On 13 June, PA security forces in Nablus suppressed a demonstration by dozens of men, women and children protesting against the continued imprisonment of their sons and relatives who are affiliated with Hamas.

The protesters carried placards and signs reading "The people want the PA to free political detainees". Another placard read "Releasing the detainees is the real test for the success of the reconciliation agreement."

A spokesman for the PA said the demonstration was suppressed because it was held without a prior permit from the police.

Some of these grievances were echoed by Ismail Ashkar, the deputy head of Hamas's bloc in the Palestinian Legislative Council. He argued that leaving the "political incarceration file" to the end could torpedo progress on other files. "Discussion of the issues should assume a parallel rather than a sequential nature, because all the issues are interrelated."

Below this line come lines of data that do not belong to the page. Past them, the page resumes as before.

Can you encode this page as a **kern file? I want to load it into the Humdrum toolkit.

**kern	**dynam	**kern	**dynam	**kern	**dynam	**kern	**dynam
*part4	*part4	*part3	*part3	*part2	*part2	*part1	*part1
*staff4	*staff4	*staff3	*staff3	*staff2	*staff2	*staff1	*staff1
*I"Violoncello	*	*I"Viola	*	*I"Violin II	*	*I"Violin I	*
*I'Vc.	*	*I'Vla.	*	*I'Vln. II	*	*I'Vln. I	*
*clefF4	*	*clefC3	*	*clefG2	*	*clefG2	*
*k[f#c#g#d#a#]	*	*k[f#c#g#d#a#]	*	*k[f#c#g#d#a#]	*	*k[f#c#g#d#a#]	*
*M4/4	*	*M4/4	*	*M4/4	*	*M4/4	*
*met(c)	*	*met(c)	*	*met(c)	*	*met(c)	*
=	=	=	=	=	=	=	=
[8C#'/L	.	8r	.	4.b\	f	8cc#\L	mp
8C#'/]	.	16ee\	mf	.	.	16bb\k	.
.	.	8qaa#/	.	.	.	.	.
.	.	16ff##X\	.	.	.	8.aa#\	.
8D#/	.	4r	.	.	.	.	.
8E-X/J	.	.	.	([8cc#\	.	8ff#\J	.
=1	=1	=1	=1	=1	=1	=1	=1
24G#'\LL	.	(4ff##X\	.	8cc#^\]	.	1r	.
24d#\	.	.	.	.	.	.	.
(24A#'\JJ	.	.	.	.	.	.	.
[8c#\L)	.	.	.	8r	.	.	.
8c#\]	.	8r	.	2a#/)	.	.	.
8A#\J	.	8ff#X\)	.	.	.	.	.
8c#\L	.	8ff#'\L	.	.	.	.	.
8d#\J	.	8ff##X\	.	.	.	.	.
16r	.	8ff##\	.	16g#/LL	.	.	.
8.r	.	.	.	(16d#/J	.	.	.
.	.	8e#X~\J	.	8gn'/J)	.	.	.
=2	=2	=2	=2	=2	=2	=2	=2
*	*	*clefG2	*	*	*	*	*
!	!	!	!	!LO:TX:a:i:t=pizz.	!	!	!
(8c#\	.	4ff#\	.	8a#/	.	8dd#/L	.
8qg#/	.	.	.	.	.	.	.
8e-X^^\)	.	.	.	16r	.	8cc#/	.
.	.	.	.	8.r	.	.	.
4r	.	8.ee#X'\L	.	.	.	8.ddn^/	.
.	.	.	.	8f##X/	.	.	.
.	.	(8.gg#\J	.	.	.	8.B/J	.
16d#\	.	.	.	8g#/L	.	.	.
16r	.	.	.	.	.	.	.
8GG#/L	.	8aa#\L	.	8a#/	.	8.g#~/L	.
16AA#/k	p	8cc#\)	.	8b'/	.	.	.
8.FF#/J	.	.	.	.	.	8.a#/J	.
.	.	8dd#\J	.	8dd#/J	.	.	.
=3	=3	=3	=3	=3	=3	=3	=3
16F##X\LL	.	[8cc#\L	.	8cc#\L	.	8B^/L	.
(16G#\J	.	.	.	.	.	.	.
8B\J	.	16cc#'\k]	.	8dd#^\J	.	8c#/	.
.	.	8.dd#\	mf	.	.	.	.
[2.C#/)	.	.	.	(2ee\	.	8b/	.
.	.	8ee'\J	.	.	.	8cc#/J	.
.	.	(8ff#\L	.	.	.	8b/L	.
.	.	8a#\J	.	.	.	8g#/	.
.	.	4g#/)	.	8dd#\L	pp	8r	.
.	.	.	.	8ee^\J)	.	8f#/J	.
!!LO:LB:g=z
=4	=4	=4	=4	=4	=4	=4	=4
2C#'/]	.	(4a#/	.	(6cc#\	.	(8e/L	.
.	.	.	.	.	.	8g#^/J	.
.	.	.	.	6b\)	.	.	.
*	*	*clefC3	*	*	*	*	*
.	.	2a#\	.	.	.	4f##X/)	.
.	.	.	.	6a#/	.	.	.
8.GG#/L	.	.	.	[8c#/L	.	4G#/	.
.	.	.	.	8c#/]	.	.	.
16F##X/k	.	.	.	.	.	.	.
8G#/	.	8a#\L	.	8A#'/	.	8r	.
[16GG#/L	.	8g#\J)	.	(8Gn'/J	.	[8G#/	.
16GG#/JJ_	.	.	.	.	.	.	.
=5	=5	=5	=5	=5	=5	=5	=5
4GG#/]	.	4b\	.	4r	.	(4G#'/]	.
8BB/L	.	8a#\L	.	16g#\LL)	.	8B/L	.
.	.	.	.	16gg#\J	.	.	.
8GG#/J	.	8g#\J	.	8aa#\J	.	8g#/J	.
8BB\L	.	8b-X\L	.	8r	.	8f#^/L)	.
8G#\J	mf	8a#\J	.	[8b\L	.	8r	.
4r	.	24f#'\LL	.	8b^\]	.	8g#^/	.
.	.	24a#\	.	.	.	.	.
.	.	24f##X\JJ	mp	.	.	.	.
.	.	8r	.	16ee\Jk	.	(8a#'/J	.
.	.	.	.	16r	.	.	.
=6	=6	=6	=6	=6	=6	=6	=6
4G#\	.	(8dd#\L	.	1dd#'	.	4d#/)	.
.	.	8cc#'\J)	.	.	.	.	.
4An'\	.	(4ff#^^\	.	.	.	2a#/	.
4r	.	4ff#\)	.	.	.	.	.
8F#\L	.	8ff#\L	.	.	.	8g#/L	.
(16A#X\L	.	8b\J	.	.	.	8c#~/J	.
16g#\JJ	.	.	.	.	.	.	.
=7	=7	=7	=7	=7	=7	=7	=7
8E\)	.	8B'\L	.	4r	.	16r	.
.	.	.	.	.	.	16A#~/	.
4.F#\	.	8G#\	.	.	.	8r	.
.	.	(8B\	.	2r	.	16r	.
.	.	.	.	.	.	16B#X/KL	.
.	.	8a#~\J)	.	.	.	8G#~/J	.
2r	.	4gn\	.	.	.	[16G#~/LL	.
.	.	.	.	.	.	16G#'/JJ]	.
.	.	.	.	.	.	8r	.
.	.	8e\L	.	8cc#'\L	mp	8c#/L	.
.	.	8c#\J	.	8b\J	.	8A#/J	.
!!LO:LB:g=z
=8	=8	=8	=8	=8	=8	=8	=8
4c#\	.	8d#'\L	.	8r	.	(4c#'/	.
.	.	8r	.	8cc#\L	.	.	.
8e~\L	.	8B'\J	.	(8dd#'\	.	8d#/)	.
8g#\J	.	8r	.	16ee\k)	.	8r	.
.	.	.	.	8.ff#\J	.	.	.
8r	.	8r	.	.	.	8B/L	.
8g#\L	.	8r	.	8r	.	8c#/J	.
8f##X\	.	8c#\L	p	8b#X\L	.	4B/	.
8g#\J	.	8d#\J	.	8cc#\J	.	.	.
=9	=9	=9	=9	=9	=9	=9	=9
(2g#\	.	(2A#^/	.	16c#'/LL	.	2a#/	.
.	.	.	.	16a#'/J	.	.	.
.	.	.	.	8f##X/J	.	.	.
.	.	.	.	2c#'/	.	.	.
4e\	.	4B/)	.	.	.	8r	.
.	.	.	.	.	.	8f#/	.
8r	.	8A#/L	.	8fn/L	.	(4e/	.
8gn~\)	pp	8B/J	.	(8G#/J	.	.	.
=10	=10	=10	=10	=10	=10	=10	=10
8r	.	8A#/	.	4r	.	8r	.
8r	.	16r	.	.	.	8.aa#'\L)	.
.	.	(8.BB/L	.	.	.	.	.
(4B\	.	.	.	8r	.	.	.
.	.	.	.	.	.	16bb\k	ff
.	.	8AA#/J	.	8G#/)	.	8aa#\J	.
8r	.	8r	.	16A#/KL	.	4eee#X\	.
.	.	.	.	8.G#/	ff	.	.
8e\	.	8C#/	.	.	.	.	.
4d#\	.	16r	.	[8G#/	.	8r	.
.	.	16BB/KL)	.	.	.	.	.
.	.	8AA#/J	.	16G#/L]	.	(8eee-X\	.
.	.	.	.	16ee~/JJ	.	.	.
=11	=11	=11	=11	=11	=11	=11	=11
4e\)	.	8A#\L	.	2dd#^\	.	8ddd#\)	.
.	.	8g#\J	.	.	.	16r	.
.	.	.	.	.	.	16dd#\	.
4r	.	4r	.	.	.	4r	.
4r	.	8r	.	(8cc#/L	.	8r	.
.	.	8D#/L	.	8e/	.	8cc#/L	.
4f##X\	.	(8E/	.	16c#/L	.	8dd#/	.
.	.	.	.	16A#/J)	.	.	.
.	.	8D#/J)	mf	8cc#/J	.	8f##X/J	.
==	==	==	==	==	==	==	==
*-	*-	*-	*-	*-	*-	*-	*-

Another Islamist leader, Salah Al-Bardawil, refused to accept the assumption that Hamas's rejection of Fatah's choice of Fayyad as prime minister could threaten national reconciliation between the two groups. "There is no real correlation between this issue [Fayyad] and national reconciliation. National reconciliation is our strategy and ultimate goal, but there are certain red lines that we must observe and refuse to cross."

One positive factor militating in favour of a successful conclusion to Hamas-Fatah talks in Cairo is the realisation of both sides that failure would only benefit Israeli Prime Minister Binyamin Netanyahu, who remarked last week that he prayed that national unity talks between Fatah and Hamas would fail for the sake of the continuation of the peace process.

Netanyahu pointed out that Israel would offer concessions to Abbas in the case the PA decided to sever ties with Hamas and re-establish the rift between the Gaza Strip and the West Bank.

Israel is worried that with Hamas taking part in the Palestinian national decision-making process, the overall Palestinian bargaining position would be stronger and that Israel would be unable to wrest the far-reaching concessions it covets from a PA leadership that is more vulnerable to its diktat.

Hamas, many observers have noted, has succeeded in forcing Fatah to adopt stronger stands on the fundamental issues of Jerusalem and the right of return for millions of Palestinian refugees uprooted from their ancestral homeland when Israel was established more than 63 years ago.